_Set task_. From the listing below, pull out each line that contains the word "attached", treating uppercase and lowercase as different.

_Provided information_.
_ _ _
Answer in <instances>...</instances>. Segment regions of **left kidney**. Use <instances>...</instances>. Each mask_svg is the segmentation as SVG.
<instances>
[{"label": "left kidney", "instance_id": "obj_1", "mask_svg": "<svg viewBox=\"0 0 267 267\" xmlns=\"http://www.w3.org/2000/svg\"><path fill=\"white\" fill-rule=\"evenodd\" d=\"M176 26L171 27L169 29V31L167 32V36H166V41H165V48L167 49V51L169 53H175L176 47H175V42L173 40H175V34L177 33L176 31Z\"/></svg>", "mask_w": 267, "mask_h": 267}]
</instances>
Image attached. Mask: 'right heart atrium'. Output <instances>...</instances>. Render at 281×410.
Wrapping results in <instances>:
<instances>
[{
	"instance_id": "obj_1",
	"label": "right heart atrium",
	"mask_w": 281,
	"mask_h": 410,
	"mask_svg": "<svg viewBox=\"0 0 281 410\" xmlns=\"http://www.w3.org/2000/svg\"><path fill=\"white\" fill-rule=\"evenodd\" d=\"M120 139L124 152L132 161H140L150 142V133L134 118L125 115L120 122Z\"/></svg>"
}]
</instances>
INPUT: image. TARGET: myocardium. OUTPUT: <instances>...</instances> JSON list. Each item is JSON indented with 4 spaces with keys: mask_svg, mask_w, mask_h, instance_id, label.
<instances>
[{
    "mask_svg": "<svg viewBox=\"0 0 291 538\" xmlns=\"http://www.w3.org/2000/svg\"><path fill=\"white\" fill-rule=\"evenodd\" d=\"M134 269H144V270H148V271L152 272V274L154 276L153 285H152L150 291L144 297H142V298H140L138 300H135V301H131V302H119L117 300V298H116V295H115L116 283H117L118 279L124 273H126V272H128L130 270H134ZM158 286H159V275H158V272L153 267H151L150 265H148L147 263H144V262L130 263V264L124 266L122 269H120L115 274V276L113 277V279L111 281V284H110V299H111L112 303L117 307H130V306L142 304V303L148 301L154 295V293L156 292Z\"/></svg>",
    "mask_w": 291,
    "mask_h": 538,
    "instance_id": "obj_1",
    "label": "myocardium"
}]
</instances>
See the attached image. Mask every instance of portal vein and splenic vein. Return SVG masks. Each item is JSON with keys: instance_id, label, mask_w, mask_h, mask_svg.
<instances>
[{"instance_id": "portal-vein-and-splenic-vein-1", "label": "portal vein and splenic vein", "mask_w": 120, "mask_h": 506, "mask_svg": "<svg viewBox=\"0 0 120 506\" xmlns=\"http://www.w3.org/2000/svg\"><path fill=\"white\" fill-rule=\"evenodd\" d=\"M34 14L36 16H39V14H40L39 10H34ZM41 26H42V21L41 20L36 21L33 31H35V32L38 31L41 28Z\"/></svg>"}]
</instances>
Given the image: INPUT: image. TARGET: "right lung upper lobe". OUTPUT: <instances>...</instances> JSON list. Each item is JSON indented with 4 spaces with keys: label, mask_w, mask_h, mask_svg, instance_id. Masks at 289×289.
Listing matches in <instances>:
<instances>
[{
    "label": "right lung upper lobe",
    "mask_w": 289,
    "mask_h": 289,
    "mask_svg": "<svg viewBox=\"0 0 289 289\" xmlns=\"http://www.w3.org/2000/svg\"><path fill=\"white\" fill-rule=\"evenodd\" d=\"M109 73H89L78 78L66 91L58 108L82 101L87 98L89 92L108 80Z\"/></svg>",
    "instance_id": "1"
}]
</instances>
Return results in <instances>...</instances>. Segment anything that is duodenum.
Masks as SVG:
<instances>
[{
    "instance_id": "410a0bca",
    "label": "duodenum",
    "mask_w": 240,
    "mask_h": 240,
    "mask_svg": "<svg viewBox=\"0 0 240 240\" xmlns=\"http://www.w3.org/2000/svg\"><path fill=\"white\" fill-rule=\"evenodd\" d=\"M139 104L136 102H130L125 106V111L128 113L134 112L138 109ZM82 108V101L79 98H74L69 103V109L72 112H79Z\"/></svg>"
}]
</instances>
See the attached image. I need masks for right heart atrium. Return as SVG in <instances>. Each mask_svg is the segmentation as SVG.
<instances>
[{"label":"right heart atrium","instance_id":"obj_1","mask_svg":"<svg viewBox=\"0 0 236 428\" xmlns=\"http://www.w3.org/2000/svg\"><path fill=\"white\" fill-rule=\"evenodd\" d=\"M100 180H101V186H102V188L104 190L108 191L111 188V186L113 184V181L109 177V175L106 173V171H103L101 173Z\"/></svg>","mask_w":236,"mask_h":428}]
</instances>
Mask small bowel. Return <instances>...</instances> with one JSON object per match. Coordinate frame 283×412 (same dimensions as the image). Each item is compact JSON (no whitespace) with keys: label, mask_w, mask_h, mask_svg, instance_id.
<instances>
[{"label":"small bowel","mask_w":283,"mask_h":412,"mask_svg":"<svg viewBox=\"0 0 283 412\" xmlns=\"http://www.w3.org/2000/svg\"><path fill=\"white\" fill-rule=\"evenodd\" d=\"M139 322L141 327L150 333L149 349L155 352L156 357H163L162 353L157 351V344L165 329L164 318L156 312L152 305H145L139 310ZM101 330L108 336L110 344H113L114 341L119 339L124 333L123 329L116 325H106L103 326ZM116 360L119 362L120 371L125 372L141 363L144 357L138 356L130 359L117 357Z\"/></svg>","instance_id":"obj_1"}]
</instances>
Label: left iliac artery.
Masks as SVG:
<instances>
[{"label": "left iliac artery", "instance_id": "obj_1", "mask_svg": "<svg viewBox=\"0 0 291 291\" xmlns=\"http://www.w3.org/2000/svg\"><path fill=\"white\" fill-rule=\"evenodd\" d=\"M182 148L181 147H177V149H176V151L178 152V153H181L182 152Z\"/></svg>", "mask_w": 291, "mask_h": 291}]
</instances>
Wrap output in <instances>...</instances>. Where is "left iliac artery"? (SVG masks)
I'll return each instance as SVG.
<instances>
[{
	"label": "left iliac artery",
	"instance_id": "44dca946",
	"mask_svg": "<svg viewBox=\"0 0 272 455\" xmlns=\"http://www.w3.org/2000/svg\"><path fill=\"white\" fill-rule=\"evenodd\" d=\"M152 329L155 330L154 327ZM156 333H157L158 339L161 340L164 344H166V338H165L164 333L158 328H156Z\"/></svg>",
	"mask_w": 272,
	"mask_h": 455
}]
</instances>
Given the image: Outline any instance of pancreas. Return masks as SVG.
_ _ _
_Written response_.
Image attached. Mask: 'right heart atrium'. Output <instances>...</instances>. Render at 281×410.
See the attached image. Mask every instance of portal vein and splenic vein. Return SVG masks. Each item is JSON with keys: instance_id, label, mask_w, mask_h, mask_svg.
See the attached image. I need masks for right heart atrium. Return as SVG in <instances>. Each mask_svg is the segmentation as SVG.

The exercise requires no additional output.